Jetzt möchte ich über das Internet und DYNDNS per RDP (Port 3389) auf meinen PC im lokalen Netzwerk zugreifen, was leider nicht funktioniert.

*Modelle:*
Vodafone Easybox 802
Netgear WGR 614

*Technische Umsetzung:*
Die Easybox ist mit dem Internet verbunden und baut die Verbindung auf / WLAN aktiviert
Der Netgear ist mit seinem WAN Port mit dem Switch per Kabel mit der Easybox verbunden / WLAN aktiviert

*IP-Netze:*
WAN Netz Vodafone: vom ISP zugewiesen
LAN Netz Vodafone: 192.168.9.1 (Gateway) - 192.168.9.XXX
WAN NETZ Netgear: 192.168.9.2
LAN Netz Netgear: 192.168.99.1 (Gateway) - 192.168.99.XXX

*Verbindung des Client:*
Mein Clinet auf den ich zugreifen möchte ist per WLAN mit dem Netgear Router verbunden: 192.168.99.21 / Gateway und DNS: 192.168.99.1
Die Verbindung klappt 100%, surfen etc. ist gar kein Problem.

*Weiterleitung RDP - Port 3389:*
Vodafone Router: leitet Port 3389 weiter zu 192.168.99.2 (WAN Port Netgear)
LAN-IP / Protokoll / LAN Port / öffentlicher Port
192.168.9.2 / TCP&UDP / 3389 / 3389

Netgear Router: leitet Port 3389 weiter zu 192.168.99.21
Anfangs-Port / End-Port / Server
3389 / 3389 / 192.168.99.21

Das DYNDNS auf dem Vodafone Router ist eingerichtet und aktiviert sowie getestet, funktioniert.

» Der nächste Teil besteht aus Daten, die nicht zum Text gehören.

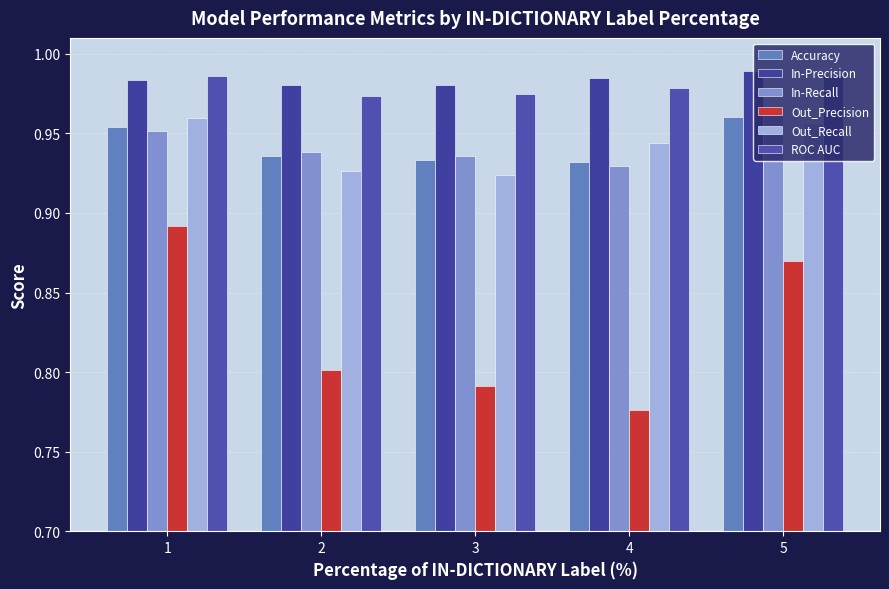

Does the chart contain any negative values?

No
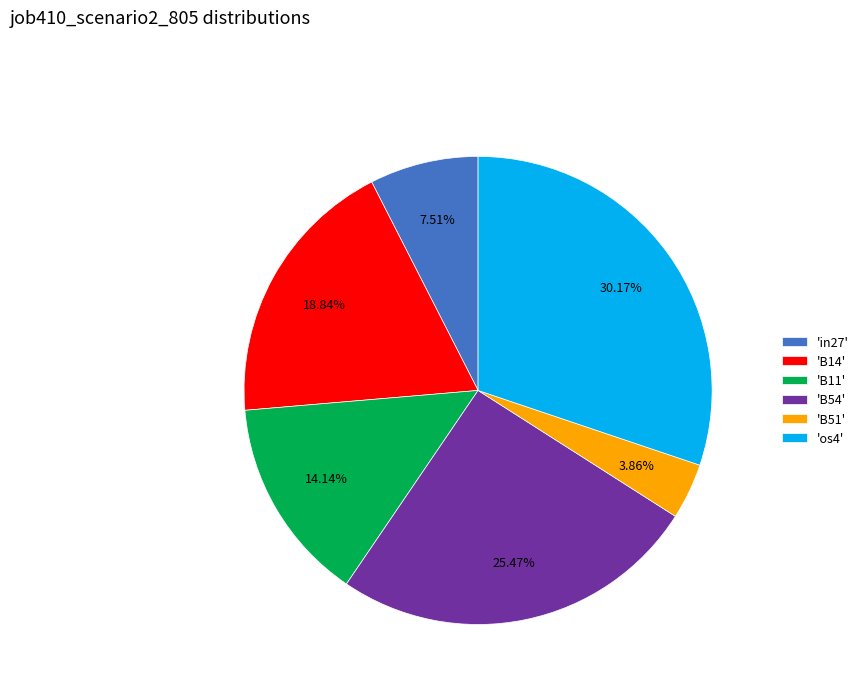

Does any single category account for the majority?

No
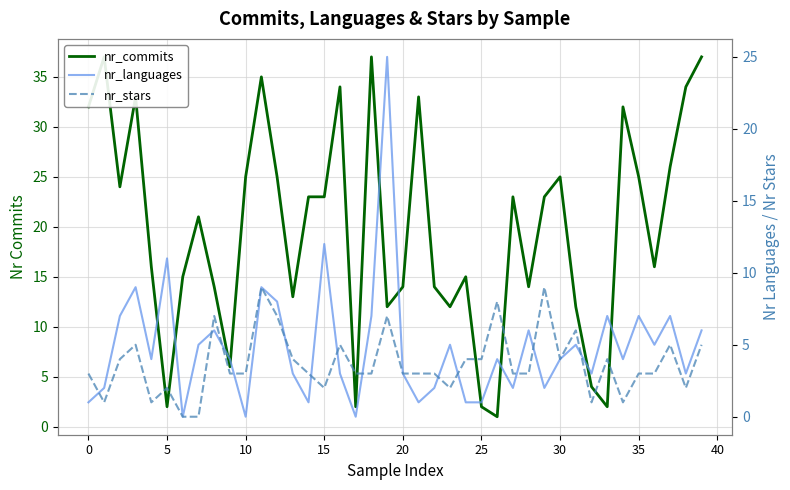

How many values in nr_languages are above zero?

37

Ich weiß, das ganze könnte ich auch so realisieren das ich den Netgear Router als einfachen SWITCH ohne den WAN Port nutze, aber das ganze muss doch auch so gehen!

--------------------------------------------------------

Also wenn ich es direkt von dem Rechner auf dem ich mich aufschalten will über die DYNDNS Adresse versuche bekomme ich ein Anmeldefenster, aber ich kann mich nicht anmelden.
Hat das dann überhaupt was mit der Routerkonfiguration zu tun?


----------



## PhoenixDH (4. März 2010)

Wie ich schon vermutet habe ist die Konfig eigentlich richtig.
Mein IPhone RDP Programm bekommt das scheinbar nur net auf die Reihe sich zu verbinden, aber mit einem anderen PC klappt das!

Nur VNC klappt net, aber das werde ich auch noch hinbekommen.


----------